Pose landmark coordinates
* * * * *

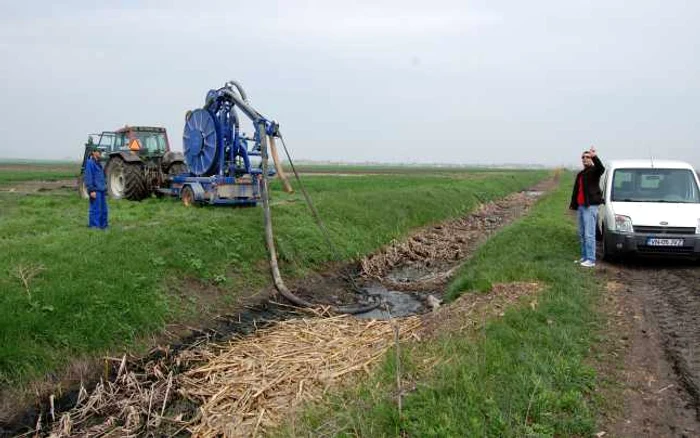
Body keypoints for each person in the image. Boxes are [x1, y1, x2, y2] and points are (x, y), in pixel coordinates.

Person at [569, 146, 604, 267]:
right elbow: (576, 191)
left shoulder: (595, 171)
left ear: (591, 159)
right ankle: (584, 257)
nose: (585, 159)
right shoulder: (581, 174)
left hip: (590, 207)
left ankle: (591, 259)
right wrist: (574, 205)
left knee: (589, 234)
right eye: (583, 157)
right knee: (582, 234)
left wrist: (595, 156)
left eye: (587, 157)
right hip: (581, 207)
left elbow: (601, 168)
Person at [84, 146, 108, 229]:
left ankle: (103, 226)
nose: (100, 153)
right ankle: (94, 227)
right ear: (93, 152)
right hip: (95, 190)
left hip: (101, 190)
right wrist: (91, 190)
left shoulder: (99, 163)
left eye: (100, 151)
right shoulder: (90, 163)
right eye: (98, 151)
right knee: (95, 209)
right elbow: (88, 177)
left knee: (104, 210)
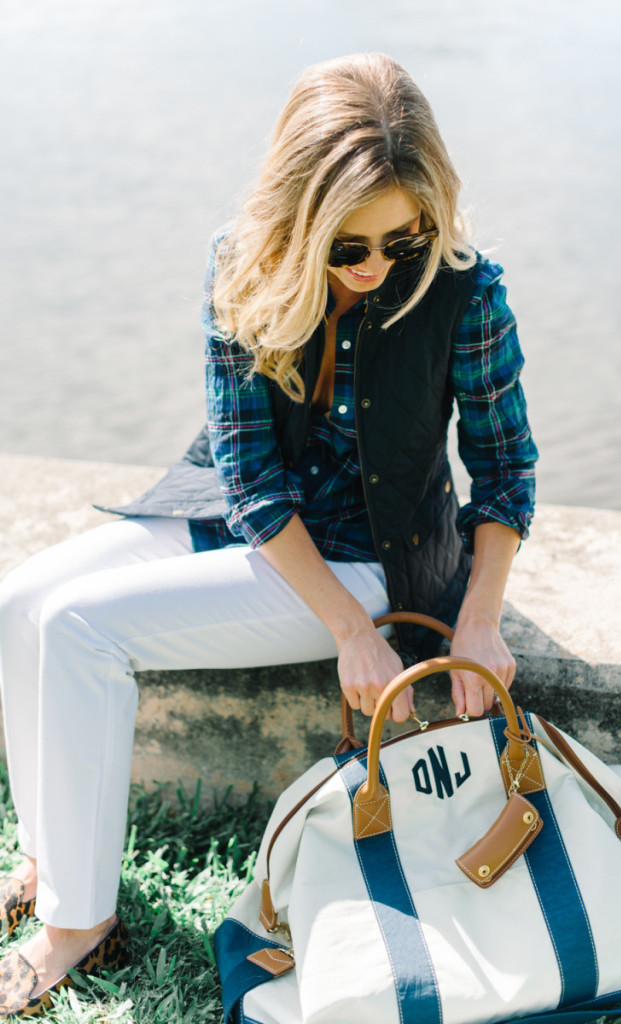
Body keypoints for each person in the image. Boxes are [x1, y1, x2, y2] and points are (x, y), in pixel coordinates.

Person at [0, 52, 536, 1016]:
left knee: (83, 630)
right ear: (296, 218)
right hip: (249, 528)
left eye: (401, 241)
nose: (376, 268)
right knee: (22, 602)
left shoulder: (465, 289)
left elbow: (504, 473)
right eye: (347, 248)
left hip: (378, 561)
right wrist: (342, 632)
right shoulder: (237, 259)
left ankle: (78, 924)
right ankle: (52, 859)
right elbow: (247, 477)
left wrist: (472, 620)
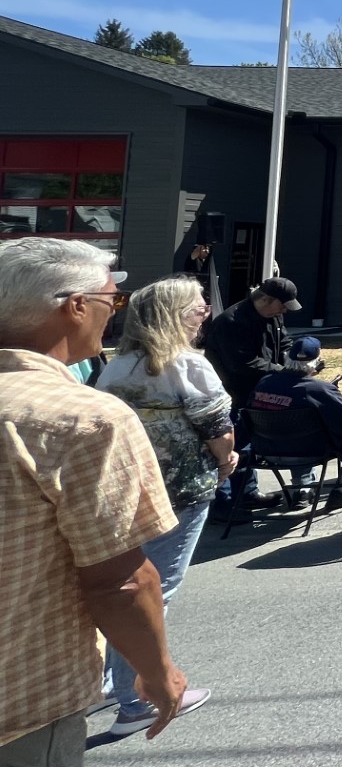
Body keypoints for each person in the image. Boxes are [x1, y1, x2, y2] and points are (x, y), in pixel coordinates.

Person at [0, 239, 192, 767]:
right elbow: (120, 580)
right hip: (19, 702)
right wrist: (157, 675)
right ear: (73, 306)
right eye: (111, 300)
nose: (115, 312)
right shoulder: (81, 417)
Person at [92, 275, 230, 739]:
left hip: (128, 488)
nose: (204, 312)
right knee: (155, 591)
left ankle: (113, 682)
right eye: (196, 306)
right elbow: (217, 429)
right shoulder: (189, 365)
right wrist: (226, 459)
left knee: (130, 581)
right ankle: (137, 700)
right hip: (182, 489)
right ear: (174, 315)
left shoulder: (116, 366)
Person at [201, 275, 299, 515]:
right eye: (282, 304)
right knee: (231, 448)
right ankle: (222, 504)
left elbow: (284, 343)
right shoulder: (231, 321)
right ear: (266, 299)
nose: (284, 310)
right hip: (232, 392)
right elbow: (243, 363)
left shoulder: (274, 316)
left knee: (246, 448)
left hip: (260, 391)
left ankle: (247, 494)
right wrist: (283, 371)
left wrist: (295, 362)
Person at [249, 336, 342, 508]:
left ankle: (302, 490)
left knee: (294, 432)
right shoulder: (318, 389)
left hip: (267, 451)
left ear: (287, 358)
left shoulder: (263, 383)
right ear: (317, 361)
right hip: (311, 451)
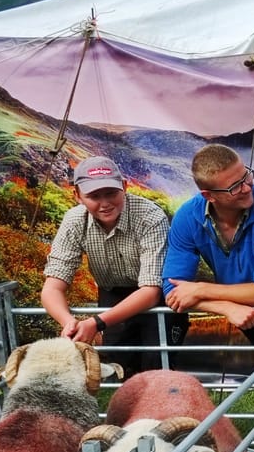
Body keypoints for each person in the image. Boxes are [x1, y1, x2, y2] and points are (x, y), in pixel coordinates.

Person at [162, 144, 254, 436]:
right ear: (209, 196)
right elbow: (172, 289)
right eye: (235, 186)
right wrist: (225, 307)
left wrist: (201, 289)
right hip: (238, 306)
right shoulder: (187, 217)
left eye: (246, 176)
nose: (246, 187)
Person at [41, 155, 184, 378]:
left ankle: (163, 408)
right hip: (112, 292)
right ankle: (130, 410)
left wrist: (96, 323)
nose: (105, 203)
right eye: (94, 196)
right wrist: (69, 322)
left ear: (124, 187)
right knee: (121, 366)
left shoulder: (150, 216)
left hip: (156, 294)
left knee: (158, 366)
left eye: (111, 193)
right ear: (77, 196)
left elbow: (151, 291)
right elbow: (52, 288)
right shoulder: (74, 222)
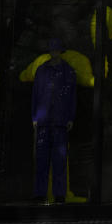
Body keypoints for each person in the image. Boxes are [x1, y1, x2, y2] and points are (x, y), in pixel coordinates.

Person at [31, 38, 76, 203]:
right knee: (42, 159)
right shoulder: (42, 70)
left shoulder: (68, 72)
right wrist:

* * * * *

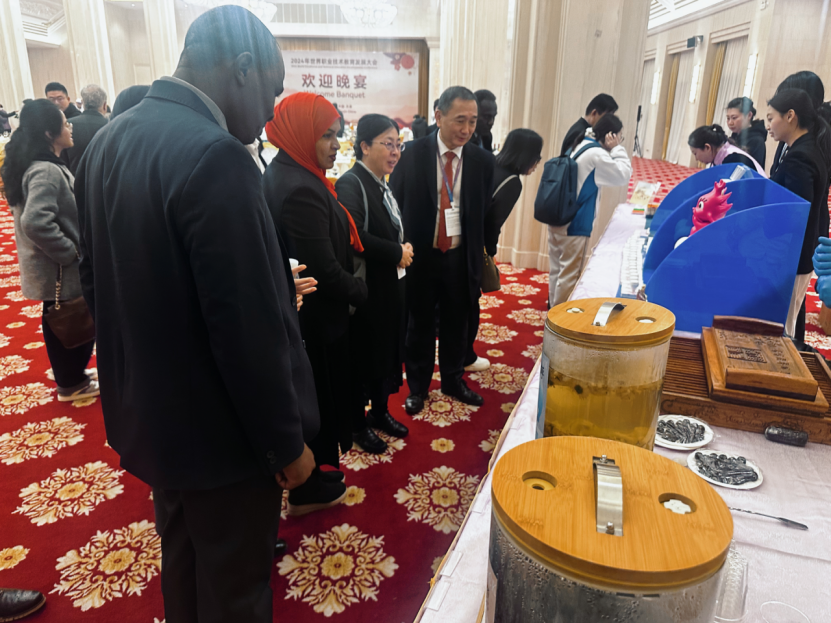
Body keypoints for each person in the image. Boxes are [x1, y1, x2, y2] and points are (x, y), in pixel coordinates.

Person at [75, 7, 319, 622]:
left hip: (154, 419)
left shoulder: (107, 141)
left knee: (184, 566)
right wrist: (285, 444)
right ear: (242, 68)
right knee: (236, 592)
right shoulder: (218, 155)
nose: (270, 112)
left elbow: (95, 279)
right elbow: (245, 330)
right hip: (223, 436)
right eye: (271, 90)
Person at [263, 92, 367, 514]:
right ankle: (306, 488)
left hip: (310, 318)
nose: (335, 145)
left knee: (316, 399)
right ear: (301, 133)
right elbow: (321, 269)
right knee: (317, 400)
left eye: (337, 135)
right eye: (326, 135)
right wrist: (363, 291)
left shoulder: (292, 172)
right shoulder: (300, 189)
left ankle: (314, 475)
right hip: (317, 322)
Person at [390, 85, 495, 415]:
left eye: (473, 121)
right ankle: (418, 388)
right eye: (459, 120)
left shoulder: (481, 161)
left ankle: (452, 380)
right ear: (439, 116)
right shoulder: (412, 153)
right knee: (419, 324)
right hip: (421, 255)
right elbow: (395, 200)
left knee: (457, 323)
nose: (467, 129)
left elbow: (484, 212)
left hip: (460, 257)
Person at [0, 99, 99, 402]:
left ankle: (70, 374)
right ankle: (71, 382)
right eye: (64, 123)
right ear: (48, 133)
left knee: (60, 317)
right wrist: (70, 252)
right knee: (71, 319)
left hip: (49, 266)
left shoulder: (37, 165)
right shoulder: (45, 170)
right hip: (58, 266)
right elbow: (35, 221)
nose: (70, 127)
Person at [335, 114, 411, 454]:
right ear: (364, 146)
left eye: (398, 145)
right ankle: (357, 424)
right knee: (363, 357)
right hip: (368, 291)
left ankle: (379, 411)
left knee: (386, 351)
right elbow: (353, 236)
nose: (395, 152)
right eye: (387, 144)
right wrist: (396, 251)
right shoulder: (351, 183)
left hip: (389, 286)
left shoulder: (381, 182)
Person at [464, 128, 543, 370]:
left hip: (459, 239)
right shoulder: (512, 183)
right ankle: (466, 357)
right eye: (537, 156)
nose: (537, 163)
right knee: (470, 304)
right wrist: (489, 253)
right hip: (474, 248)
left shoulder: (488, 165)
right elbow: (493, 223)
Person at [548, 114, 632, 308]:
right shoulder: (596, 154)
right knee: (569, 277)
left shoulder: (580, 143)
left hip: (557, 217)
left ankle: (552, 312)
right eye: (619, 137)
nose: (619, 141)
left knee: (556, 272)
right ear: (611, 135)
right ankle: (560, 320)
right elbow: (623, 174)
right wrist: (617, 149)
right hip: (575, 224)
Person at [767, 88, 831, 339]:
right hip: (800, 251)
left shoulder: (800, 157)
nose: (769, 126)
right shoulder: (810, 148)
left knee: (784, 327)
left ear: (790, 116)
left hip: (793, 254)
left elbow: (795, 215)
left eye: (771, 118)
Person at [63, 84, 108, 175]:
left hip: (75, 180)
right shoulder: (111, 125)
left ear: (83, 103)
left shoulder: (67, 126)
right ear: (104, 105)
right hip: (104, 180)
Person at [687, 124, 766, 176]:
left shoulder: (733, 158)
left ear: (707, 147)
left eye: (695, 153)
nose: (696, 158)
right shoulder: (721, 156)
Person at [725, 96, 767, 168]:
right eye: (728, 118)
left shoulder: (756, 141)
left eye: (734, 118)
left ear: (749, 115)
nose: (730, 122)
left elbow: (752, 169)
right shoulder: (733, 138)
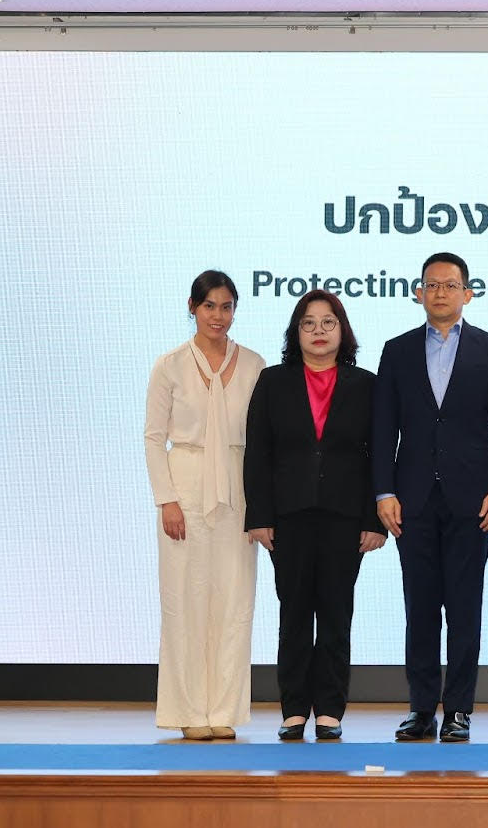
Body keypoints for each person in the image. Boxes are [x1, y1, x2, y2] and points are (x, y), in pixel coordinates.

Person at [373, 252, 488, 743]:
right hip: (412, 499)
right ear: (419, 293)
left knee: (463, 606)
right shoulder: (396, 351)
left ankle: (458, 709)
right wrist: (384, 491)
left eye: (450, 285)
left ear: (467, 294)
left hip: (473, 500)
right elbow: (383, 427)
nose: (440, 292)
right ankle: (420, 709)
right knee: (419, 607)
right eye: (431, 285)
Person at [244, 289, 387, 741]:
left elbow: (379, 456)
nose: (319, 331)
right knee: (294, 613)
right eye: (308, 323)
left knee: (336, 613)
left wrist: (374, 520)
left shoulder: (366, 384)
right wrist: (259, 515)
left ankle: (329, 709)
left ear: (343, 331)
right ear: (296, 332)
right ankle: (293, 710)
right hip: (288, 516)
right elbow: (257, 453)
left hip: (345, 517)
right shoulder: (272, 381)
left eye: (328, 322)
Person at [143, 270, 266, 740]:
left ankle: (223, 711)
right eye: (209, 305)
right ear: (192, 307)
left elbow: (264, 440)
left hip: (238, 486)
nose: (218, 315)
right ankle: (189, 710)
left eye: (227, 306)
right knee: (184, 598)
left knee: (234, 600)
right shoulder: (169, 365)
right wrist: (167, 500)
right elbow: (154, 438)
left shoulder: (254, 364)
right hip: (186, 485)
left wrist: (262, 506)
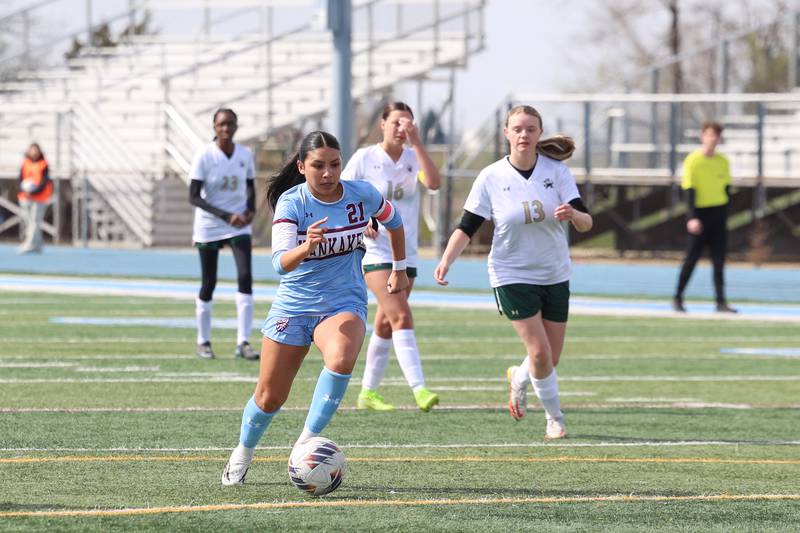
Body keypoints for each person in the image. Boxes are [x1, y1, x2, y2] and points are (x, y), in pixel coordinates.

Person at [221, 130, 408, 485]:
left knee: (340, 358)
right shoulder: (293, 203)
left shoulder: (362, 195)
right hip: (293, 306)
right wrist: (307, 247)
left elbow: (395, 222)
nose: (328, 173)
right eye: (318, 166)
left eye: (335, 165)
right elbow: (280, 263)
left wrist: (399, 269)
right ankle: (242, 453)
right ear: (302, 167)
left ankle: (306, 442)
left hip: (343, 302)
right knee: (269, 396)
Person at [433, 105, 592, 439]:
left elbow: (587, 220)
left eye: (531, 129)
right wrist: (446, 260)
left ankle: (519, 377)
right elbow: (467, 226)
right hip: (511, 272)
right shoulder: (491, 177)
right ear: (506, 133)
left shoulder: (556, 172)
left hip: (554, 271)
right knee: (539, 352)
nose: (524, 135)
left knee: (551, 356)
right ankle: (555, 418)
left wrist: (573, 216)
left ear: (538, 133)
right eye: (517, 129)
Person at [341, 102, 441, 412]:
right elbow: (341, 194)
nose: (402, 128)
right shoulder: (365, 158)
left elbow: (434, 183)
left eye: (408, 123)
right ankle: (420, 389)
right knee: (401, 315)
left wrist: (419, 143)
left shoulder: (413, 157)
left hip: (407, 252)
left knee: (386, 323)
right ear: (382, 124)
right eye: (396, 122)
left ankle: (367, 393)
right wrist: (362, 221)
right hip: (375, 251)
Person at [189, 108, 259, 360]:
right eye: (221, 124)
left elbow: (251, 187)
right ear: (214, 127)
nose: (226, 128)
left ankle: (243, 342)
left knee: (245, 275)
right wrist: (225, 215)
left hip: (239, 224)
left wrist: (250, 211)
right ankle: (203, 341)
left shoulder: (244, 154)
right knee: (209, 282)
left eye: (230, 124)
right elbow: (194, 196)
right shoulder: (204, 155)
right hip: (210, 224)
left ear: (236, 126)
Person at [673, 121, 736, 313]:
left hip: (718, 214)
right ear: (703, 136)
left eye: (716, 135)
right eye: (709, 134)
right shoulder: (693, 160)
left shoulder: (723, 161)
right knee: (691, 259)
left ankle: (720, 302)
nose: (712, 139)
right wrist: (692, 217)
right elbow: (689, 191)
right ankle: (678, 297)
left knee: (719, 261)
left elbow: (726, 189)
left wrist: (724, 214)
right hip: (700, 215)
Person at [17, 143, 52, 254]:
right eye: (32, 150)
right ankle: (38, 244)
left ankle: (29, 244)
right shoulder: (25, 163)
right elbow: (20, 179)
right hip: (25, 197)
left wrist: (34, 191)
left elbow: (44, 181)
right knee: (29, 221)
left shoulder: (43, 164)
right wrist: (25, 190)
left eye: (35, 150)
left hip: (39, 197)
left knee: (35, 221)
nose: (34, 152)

* * * * *

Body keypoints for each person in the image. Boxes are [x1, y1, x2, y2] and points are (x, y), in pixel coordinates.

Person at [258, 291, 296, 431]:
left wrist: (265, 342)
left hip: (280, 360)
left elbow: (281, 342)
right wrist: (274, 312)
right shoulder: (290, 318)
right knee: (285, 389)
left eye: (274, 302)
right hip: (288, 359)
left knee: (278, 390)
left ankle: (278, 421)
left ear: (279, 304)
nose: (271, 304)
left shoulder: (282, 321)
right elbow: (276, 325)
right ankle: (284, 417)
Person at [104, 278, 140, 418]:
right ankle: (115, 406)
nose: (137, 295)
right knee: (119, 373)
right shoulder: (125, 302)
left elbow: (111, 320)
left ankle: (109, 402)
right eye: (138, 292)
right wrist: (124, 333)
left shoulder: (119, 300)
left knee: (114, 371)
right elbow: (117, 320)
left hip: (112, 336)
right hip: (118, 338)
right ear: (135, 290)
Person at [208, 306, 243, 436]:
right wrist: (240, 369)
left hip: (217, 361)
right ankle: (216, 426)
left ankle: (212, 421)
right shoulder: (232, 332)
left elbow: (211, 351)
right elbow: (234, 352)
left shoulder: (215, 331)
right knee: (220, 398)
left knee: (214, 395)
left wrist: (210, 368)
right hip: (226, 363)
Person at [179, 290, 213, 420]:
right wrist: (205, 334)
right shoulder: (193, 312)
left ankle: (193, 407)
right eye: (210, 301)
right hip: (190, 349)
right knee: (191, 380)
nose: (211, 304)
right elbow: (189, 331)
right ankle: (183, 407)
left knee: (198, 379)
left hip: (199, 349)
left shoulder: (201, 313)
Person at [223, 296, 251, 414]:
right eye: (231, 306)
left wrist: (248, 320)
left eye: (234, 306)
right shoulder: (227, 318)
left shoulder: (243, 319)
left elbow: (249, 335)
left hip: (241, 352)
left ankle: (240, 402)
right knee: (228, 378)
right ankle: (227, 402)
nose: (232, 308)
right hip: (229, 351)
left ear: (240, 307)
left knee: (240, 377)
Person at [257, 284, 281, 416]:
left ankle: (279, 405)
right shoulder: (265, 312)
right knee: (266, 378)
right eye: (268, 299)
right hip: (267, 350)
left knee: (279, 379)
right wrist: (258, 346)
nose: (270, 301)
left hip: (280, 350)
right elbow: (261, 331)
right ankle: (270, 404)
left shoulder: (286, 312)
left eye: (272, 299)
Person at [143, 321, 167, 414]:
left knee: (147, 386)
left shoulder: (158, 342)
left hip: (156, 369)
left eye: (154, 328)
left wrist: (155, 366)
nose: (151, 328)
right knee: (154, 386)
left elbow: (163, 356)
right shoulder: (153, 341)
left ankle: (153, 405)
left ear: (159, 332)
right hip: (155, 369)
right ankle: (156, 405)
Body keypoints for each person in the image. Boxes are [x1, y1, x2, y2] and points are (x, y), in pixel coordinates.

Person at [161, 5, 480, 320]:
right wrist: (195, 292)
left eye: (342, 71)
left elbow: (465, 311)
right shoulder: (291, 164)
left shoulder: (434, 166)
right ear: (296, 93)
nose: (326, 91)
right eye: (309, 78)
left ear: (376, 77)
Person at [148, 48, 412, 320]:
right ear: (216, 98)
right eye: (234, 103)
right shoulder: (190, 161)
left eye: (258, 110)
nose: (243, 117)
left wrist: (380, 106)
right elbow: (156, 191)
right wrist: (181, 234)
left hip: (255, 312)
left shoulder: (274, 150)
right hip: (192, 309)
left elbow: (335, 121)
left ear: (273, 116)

* * * * *

[AIM OF THE EXERCISE]
What you return must be the lines above that run from the line with "left elbow: (44, 181)" to the line with "nose: (34, 152)", inclusive, each copied exactly.

[SOLUTION]
left elbow: (44, 181)
right knee: (29, 221)
left shoulder: (43, 164)
right wrist: (25, 190)
left eye: (35, 150)
left hip: (39, 197)
left knee: (35, 221)
nose: (34, 152)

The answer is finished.